L’attore ha affidato a Variety un breve messaggio, prima che la stessa Rowling intervenisse pubblicando un lungo saggio per spiegare meglio la sua posizione e le motivazioni dietro questa vicenda.

Il rispetto nei confronti delle persone transgender rimane un imperativo culturale, e negli anni anche io ho cercato costantemente di educare me stesso. È un processo tuttora in corso.

Avendo lavorato sia con J.K. Rowling e con membri della comunità trans, volevo chiarire con fermezza la mia posizione. Non sono d’accordo con i commenti di Jo. Le donne trans sono donne, gli uomini trans sono uomini, e le identità non-binarie sono valide.

Non vorrei mai parlare per la comunità, ma so che i miei cari amici e colleghi transgender sono stanchi di questa costante messa in discussione delle loro identità, che troppo spesso conduce a violenza e abusi. Vogliono semplicemente vivere le loro vite in pace, ed è il momento di lasciarglielo fare.

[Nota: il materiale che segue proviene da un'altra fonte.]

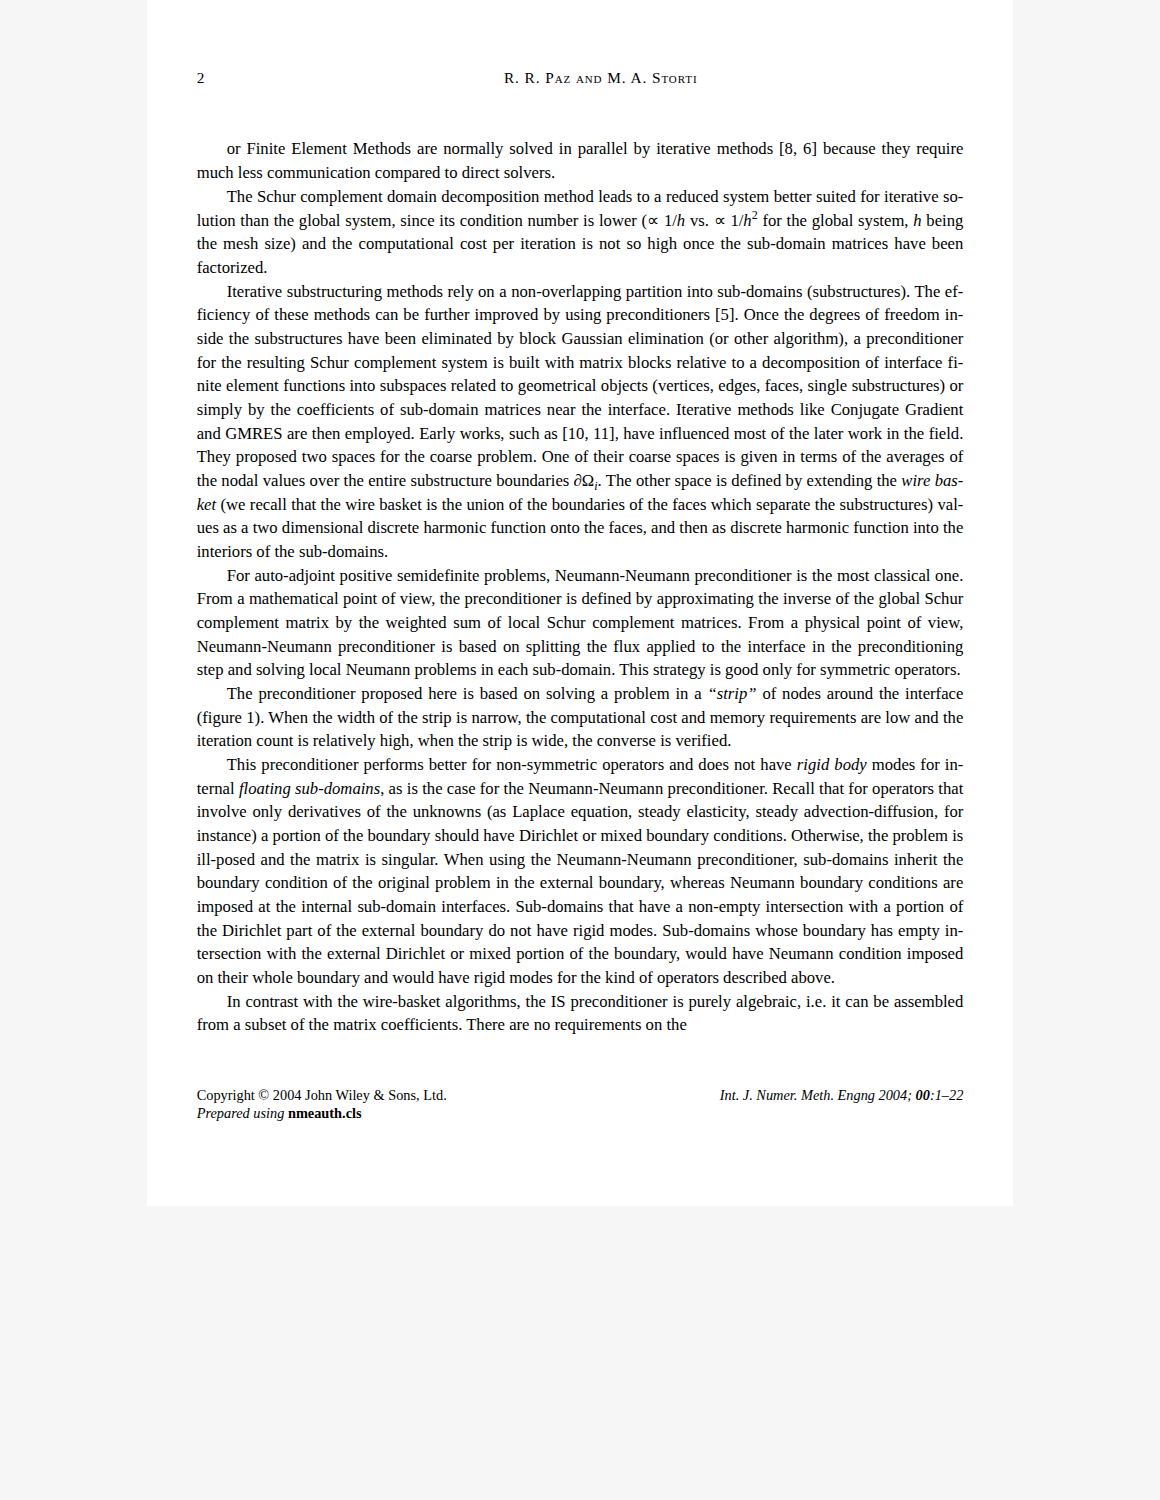2 R. R. Paz and M. A. Storti
or Finite Element Methods are normally solved in parallel by iterative methods [8, 6] because they require much less communication compared to direct solvers.
The Schur complement domain decomposition method leads to a reduced system better suited for iterative solution than the global system, since its condition number is lower (∝ 1/h vs. ∝ 1/h2 for the global system, h being the mesh size) and the computational cost per iteration is not so high once the sub-domain matrices have been factorized.
Iterative substructuring methods rely on a non-overlapping partition into sub-domains (substructures). The efficiency of these methods can be further improved by using preconditioners [5]. Once the degrees of freedom inside the substructures have been eliminated by block Gaussian elimination (or other algorithm), a preconditioner for the resulting Schur complement system is built with matrix blocks relative to a decomposition of interface finite element functions into subspaces related to geometrical objects (vertices, edges, faces, single substructures) or simply by the coefficients of sub-domain matrices near the interface. Iterative methods like Conjugate Gradient and GMRES are then employed. Early works, such as [10, 11], have influenced most of the later work in the field. They proposed two spaces for the coarse problem. One of their coarse spaces is given in terms of the averages of the nodal values over the entire substructure boundaries ∂Ωi. The other space is defined by extending the wire basket (we recall that the wire basket is the union of the boundaries of the faces which separate the substructures) values as a two dimensional discrete harmonic function onto the faces, and then as discrete harmonic function into the interiors of the sub-domains.
For auto-adjoint positive semidefinite problems, Neumann-Neumann preconditioner is the most classical one. From a mathematical point of view, the preconditioner is defined by approximating the inverse of the global Schur complement matrix by the weighted sum of local Schur complement matrices. From a physical point of view, Neumann-Neumann preconditioner is based on splitting the flux applied to the interface in the preconditioning step and solving local Neumann problems in each sub-domain. This strategy is good only for symmetric operators.
The preconditioner proposed here is based on solving a problem in a “strip” of nodes around the interface (figure 1). When the width of the strip is narrow, the computational cost and memory requirements are low and the iteration count is relatively high, when the strip is wide, the converse is verified.
This preconditioner performs better for non-symmetric operators and does not have rigid body modes for internal floating sub-domains, as is the case for the Neumann-Neumann preconditioner. Recall that for operators that involve only derivatives of the unknowns (as Laplace equation, steady elasticity, steady advection-diffusion, for instance) a portion of the boundary should have Dirichlet or mixed boundary conditions. Otherwise, the problem is ill-posed and the matrix is singular. When using the Neumann-Neumann preconditioner, sub-domains inherit the boundary condition of the original problem in the external boundary, whereas Neumann boundary conditions are imposed at the internal sub-domain interfaces. Sub-domains that have a non-empty intersection with a portion of the Dirichlet part of the external boundary do not have rigid modes. Sub-domains whose boundary has empty intersection with the external Dirichlet or mixed portion of the boundary, would have Neumann condition imposed on their whole boundary and would have rigid modes for the kind of operators described above.
In contrast with the wire-basket algorithms, the IS preconditioner is purely algebraic, i.e. it can be assembled from a subset of the matrix coefficients. There are no requirements on the
Copyright © 2004 John Wiley & Sons, Ltd.
Prepared using nmeauth.cls
Int. J. Numer. Meth. Engng 2004; 00:1–22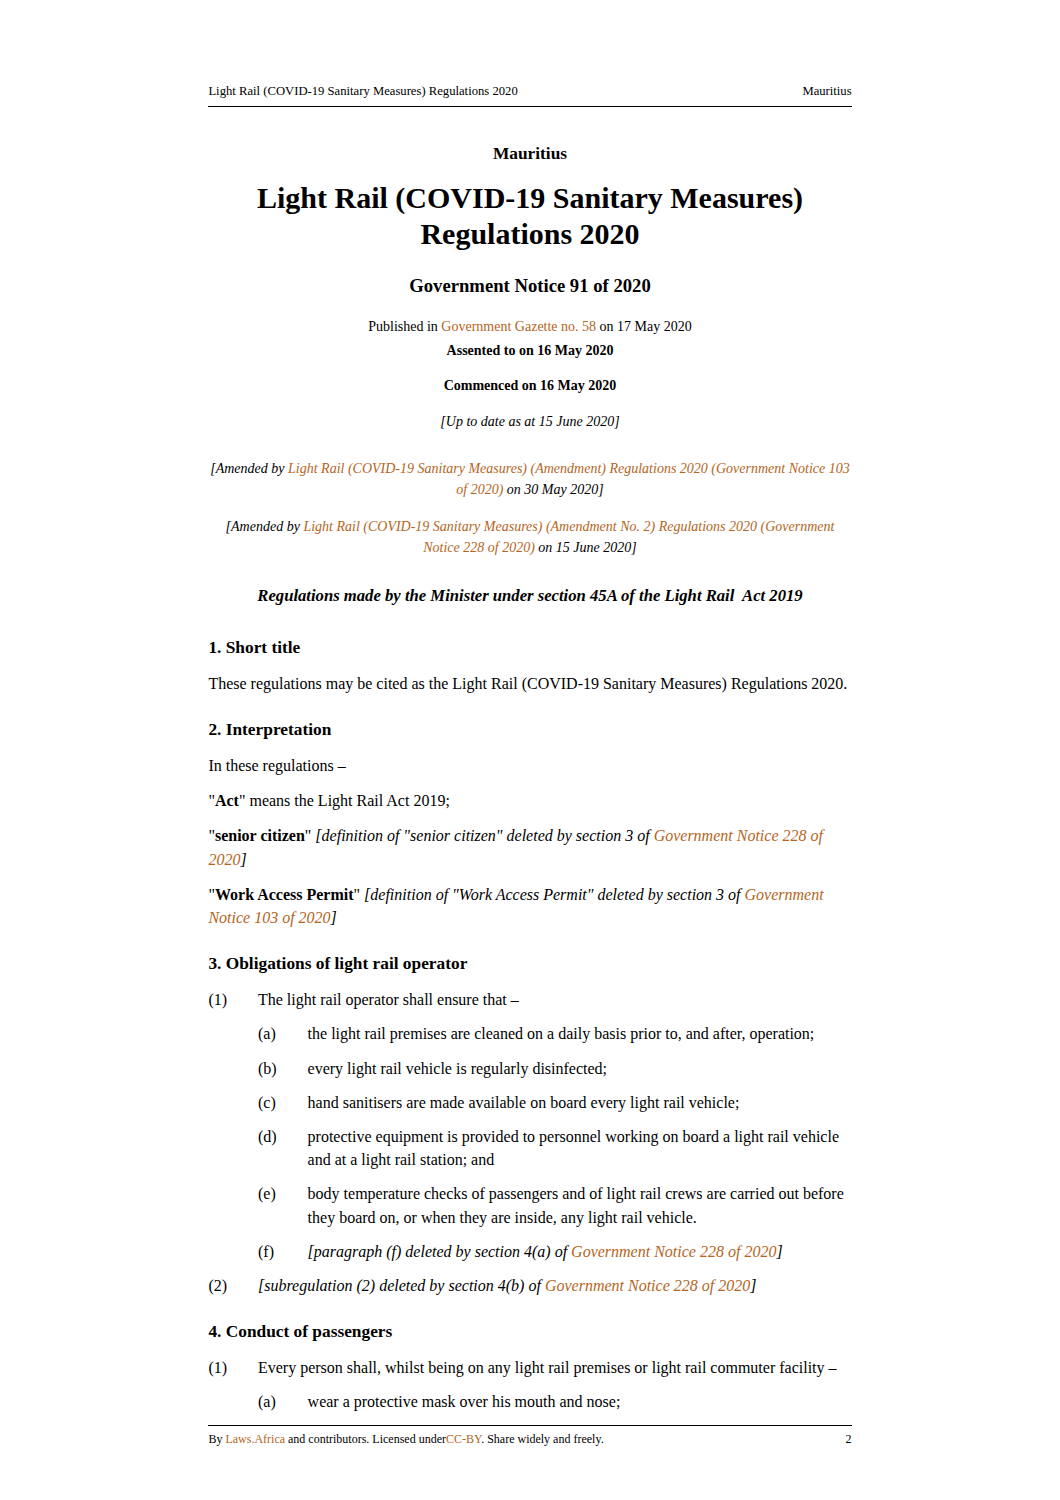Light Rail (COVID-19 Sanitary Measures) Regulations 2020
Mauritius
Mauritius
Light Rail (COVID-19 Sanitary Measures) Regulations 2020
Government Notice 91 of 2020
Published in Government Gazette no. 58 on 17 May 2020
Assented to on 16 May 2020
Commenced on 16 May 2020
[Up to date as at 15 June 2020]
[Amended by Light Rail (COVID-19 Sanitary Measures) (Amendment) Regulations 2020 (Government Notice 103 of 2020) on 30 May 2020]
[Amended by Light Rail (COVID-19 Sanitary Measures) (Amendment No. 2) Regulations 2020 (Government Notice 228 of 2020) on 15 June 2020]
Regulations made by the Minister under section 45A of the Light Rail Act 2019
1. Short title
These regulations may be cited as the Light Rail (COVID-19 Sanitary Measures) Regulations 2020.
2. Interpretation
In these regulations –
"Act" means the Light Rail Act 2019;
"senior citizen" [definition of "senior citizen" deleted by section 3 of Government Notice 228 of 2020]
"Work Access Permit" [definition of "Work Access Permit" deleted by section 3 of Government Notice 103 of 2020]
3. Obligations of light rail operator
(1)
The light rail operator shall ensure that –
(a)
the light rail premises are cleaned on a daily basis prior to, and after, operation;
(b)
every light rail vehicle is regularly disinfected;
(c)
hand sanitisers are made available on board every light rail vehicle;
(d)
protective equipment is provided to personnel working on board a light rail vehicle and at a light rail station; and
(e)
body temperature checks of passengers and of light rail crews are carried out before they board on, or when they are inside, any light rail vehicle.
(f)
[paragraph (f) deleted by section 4(a) of Government Notice 228 of 2020]
(2)
[subregulation (2) deleted by section 4(b) of Government Notice 228 of 2020]
4. Conduct of passengers
(1)
Every person shall, whilst being on any light rail premises or light rail commuter facility –
(a)
wear a protective mask over his mouth and nose;
By Laws.Africa and contributors. Licensed underCC-BY. Share widely and freely.
2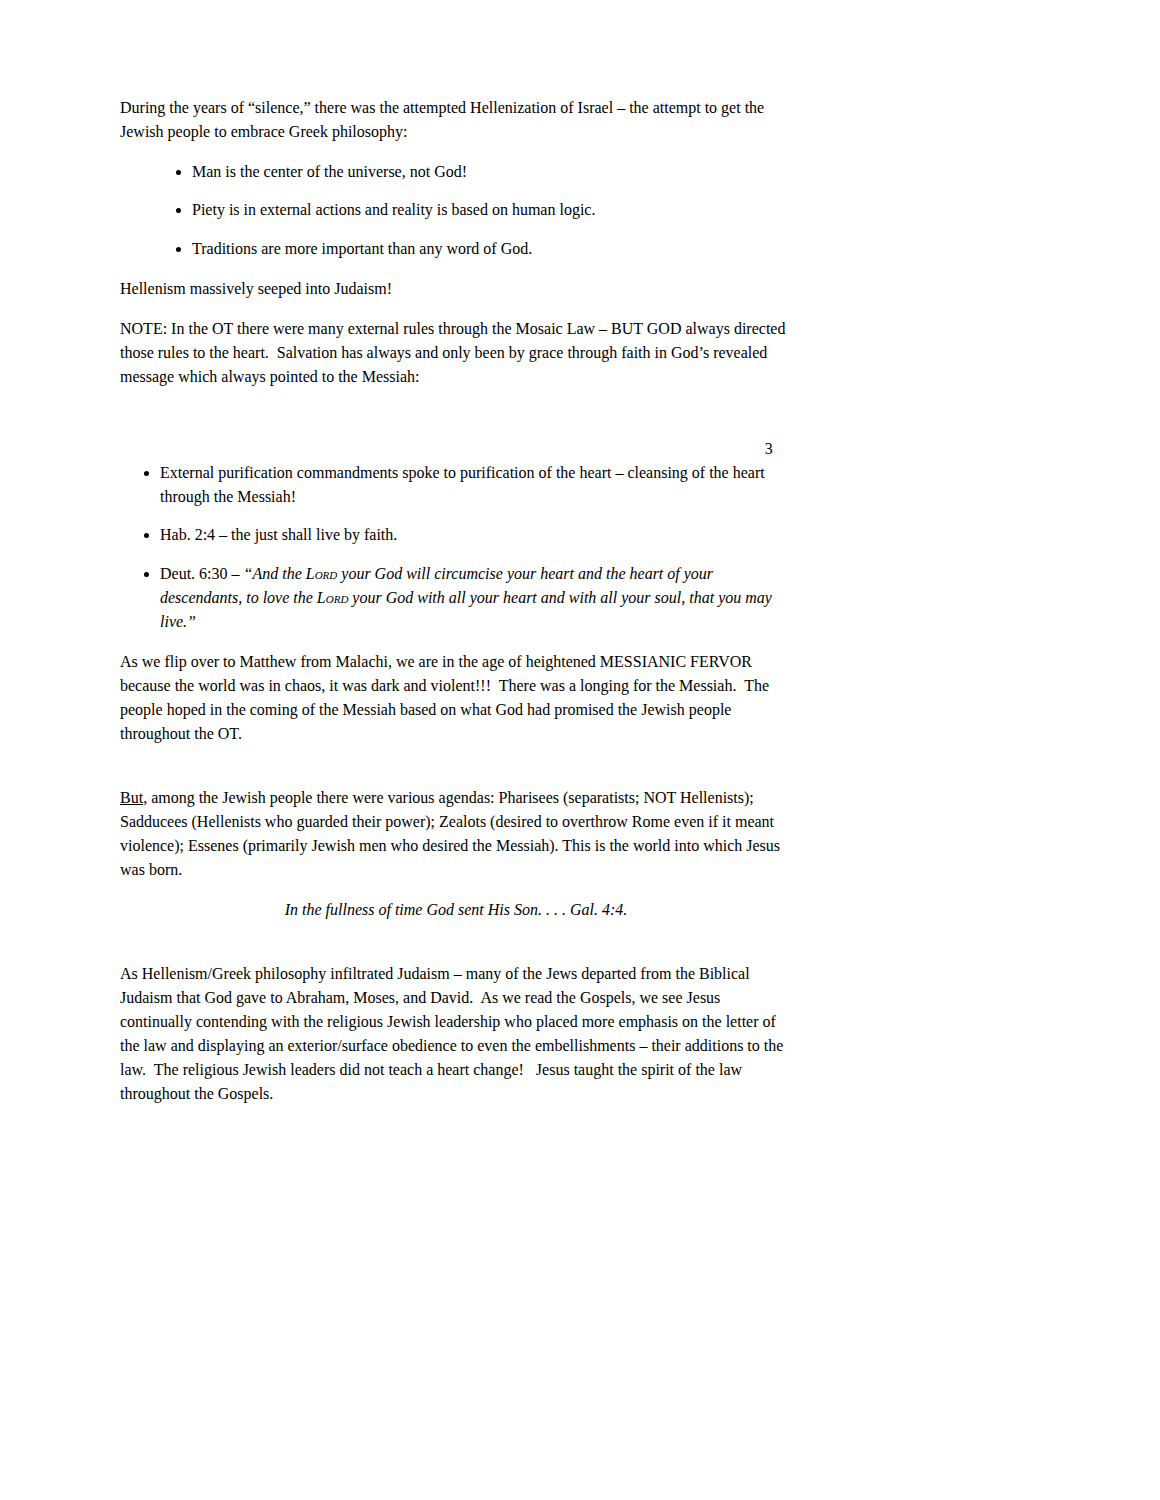During the years of “silence,” there was the attempted Hellenization of Israel – the attempt to get the Jewish people to embrace Greek philosophy:
Man is the center of the universe, not God!
Piety is in external actions and reality is based on human logic.
Traditions are more important than any word of God.
Hellenism massively seeped into Judaism!
NOTE: In the OT there were many external rules through the Mosaic Law – BUT GOD always directed those rules to the heart. Salvation has always and only been by grace through faith in God’s revealed message which always pointed to the Messiah:
3
External purification commandments spoke to purification of the heart – cleansing of the heart through the Messiah!
Hab. 2:4 – the just shall live by faith.
Deut. 6:30 – “And the Lord your God will circumcise your heart and the heart of your descendants, to love the Lord your God with all your heart and with all your soul, that you may live.”
As we flip over to Matthew from Malachi, we are in the age of heightened MESSIANIC FERVOR because the world was in chaos, it was dark and violent!!! There was a longing for the Messiah. The people hoped in the coming of the Messiah based on what God had promised the Jewish people throughout the OT.
But, among the Jewish people there were various agendas: Pharisees (separatists; NOT Hellenists); Sadducees (Hellenists who guarded their power); Zealots (desired to overthrow Rome even if it meant violence); Essenes (primarily Jewish men who desired the Messiah). This is the world into which Jesus was born.
In the fullness of time God sent His Son. . . . Gal. 4:4.
As Hellenism/Greek philosophy infiltrated Judaism – many of the Jews departed from the Biblical Judaism that God gave to Abraham, Moses, and David. As we read the Gospels, we see Jesus continually contending with the religious Jewish leadership who placed more emphasis on the letter of the law and displaying an exterior/surface obedience to even the embellishments – their additions to the law. The religious Jewish leaders did not teach a heart change! Jesus taught the spirit of the law throughout the Gospels.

Redmayne stesso, anni fa, venne coinvolto in alcune polemiche legate all’argomento: alcuni infatti hanno criticato il fatto che un maschio cisgender interpretasse Lili Elbe, uno dei primi individui a essersi sottoposto a un intervento di riassegnazione chirurgica del sesso, nel film The Danish Girl per cui venne nominato all’Oscar. Ricordiamo inoltre che Eddie Redmayne è protagonista della saga di Animali Fantastici, scritta dalla stessa Rowling.

Anche Emma Watson ha pubblicato un commento su Twitter:

Le persone trans sono chi dicono di essere e meritano di vivere le loro vite senza che venga messo costantemente in discussione o venga loro detto che non sono ciò chi dicono di essere.

Voglio che i miei follower trans sappiano che io, e molte altre persone nel mondo, vi vedono, vi rispettano e vi amano per ciò che siete.

Dono a @mermaids_gender e @mamacash. Se potete farlo, forse vorrete contribuire anche voi.